LAM/MPI logo

LAM/MPI General User's Mailing List Archives

  |   Home   |   Download   |   Documentation   |   FAQ   |   all just in this list

From: Jeff Squyres (jsquyres_at_[hidden])
Date: 2007-05-24 10:04:10


That is just weird -- I don't think I've seen a case where tping
worked (implying that inter-lamd communication is working), but
running applications did not.

The only thing that I can think of is that there is some firewalling
in place that only allows arbitrary UDP traffic through...? (inter-
lamd traffic is UDP, not TCP) That doesn't seem to make sense,
though, if MPICH works (cexec uses ssh, which is most certainly
allowed). But can you triple check that there are no firewalls tcp
rules in place that restrict UDP/TCP traffic? (e.g., iptables)

Also try running tping / mpirun / lamexec from a node other than the
origin (i.e., the node you lambooted from).

On May 23, 2007, at 11:32 PM, K. Charoenpornwattana Ter wrote:

> Try some simple tests:
>
> - Does "tping -c 3" run successfully? (It should ping all the lamd's)
>
> [ter_at_uftoscar test]$ tping -c 3 n0-13
> 1 byte from 13 remote nodes and 1 local node: 0.006 secs
> 1 byte from 13 remote nodes and 1 local node: 0.005 secs
> 1 byte from 13 remote nodes and 1 local node: 0.005 secs
>
> 3 messages, 3 bytes (0.003K), 0.016 secs (0.368K/sec)
> roundtrip min/avg/max: 0.005/0.005/0.006
>
>
> - Does "lamexec N hostname" run successfully? (It should run
> "hostname" on all the booted nodes)
>
> No, it doesn't work. It only show headnode's hostname.

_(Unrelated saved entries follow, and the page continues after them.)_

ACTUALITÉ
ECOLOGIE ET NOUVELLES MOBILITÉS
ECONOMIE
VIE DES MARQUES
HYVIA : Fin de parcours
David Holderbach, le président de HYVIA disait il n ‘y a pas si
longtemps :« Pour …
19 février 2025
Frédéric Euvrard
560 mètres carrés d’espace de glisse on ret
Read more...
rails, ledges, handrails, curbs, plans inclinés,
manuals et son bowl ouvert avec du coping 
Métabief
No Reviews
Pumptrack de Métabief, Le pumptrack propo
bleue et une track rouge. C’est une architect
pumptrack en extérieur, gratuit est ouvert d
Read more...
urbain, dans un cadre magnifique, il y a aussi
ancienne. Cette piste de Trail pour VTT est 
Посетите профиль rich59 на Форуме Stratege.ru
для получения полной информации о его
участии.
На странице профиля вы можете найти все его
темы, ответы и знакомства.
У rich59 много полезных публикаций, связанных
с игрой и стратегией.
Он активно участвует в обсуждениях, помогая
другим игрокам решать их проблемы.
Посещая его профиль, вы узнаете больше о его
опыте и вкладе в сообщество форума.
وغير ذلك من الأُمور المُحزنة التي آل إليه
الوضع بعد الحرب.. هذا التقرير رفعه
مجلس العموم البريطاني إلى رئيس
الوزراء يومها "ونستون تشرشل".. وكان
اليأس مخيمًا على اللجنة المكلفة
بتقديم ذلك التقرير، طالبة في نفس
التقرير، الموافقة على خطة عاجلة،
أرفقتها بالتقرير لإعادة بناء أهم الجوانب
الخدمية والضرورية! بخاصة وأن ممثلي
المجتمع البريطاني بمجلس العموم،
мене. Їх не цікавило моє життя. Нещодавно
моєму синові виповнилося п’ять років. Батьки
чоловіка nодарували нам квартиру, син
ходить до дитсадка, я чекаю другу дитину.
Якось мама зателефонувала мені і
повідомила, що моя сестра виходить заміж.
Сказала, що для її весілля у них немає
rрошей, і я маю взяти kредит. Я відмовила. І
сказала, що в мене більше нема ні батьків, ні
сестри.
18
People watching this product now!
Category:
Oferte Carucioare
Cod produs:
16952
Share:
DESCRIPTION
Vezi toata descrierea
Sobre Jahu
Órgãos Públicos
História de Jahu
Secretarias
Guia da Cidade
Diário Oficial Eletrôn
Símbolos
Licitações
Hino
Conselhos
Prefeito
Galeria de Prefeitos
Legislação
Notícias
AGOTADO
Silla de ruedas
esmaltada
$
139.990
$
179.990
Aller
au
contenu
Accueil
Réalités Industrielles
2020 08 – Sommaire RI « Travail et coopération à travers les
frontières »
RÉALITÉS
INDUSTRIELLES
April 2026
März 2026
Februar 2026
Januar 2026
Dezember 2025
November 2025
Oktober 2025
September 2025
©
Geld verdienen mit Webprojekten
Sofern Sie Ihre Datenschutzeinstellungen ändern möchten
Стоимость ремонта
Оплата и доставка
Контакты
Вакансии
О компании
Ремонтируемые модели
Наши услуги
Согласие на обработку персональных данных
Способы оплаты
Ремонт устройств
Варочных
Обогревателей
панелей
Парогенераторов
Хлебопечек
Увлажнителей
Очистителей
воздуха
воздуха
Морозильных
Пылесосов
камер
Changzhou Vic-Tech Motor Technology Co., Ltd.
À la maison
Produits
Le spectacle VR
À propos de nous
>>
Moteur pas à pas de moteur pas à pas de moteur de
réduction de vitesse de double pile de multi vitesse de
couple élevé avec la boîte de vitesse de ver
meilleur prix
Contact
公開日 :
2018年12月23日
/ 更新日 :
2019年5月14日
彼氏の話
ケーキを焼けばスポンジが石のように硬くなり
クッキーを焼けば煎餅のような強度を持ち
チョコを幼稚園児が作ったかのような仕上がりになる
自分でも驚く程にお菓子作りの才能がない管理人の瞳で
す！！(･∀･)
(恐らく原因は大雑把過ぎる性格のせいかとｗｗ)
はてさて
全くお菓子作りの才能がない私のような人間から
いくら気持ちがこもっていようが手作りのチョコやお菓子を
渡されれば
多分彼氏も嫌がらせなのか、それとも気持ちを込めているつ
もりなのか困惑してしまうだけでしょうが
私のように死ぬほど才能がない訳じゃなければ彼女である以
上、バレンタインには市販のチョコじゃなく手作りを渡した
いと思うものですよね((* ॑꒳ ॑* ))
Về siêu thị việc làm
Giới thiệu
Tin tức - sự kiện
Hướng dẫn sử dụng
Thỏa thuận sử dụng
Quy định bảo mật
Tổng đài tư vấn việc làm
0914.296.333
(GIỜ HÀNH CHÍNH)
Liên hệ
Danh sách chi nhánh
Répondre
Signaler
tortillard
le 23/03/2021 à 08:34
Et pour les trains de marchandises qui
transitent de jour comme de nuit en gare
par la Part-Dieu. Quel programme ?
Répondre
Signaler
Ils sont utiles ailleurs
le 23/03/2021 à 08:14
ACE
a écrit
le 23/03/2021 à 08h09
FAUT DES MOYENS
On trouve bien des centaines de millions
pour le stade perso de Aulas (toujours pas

See below:
>
> [ter_at_uftoscar ~]$ lamexec N hostname
> uftoscar.latech
> <freeze>
>
> I, however, can execute "cexec hostname" with no problem.
>
> - When you "mpirun -np 15 ring.out", do you see ring.out executing on
> all the nodes? (i.e., if you ssh into each of the nodes and run ps,
> do you see it running?
>
> I only see one ring.out run on headnode, no ring.out running on
> other nodes.
>
>
> Thanks
> Kulathep
> _______________________________________________
> This list is archived at http://www.lam-mpi.org/MailArchives/lam/

-- 
Jeff Squyres
Cisco Systems